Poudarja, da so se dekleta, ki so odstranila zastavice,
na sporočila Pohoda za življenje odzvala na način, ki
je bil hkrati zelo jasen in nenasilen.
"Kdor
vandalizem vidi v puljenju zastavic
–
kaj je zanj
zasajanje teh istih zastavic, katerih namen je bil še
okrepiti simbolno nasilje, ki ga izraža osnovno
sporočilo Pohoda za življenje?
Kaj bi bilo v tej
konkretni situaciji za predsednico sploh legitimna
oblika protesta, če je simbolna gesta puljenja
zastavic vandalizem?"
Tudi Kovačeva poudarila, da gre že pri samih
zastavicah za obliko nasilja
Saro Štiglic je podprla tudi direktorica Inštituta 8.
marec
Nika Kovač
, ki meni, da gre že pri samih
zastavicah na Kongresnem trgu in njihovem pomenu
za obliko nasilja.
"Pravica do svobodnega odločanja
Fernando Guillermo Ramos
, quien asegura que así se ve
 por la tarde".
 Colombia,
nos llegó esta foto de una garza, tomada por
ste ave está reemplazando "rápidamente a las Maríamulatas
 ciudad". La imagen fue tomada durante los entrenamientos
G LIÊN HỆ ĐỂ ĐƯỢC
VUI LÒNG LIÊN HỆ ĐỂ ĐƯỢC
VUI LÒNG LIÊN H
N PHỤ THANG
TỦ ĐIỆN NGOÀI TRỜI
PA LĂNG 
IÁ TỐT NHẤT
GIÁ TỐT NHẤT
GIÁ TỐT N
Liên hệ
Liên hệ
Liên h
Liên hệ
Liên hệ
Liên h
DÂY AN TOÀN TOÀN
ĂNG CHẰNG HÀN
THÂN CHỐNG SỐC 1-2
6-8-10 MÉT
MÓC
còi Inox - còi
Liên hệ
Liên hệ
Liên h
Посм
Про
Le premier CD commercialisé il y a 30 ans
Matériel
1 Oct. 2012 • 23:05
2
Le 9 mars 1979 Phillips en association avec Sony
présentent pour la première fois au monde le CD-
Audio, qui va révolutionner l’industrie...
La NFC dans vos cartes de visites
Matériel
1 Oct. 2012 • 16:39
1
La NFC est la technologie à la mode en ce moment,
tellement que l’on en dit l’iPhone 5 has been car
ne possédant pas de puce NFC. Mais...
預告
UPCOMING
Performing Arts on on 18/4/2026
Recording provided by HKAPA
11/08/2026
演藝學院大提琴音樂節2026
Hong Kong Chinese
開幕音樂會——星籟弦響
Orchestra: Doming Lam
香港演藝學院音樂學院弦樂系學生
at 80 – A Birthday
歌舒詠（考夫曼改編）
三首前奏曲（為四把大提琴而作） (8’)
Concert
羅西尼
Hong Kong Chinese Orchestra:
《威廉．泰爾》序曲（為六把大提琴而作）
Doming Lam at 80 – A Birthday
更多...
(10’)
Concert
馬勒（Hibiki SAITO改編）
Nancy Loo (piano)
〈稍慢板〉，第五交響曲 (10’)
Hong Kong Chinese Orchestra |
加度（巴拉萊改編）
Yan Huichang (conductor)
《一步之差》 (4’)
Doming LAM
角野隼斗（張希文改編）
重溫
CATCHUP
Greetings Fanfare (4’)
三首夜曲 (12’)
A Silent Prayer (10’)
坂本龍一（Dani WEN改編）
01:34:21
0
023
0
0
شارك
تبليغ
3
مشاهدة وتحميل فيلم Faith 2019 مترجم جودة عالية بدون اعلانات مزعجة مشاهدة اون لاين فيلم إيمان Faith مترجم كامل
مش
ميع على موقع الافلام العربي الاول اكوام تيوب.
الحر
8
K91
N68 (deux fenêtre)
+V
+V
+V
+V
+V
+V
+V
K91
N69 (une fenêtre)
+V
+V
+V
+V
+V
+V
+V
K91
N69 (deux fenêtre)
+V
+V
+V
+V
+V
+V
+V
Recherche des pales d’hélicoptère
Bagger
____
The word "fenêtre" may appear in several lines of the data; copy every line where it does.

**Your solution**
N68 (deux fenêtre)
N69 (une fenêtre)
N69 (deux fenêtre)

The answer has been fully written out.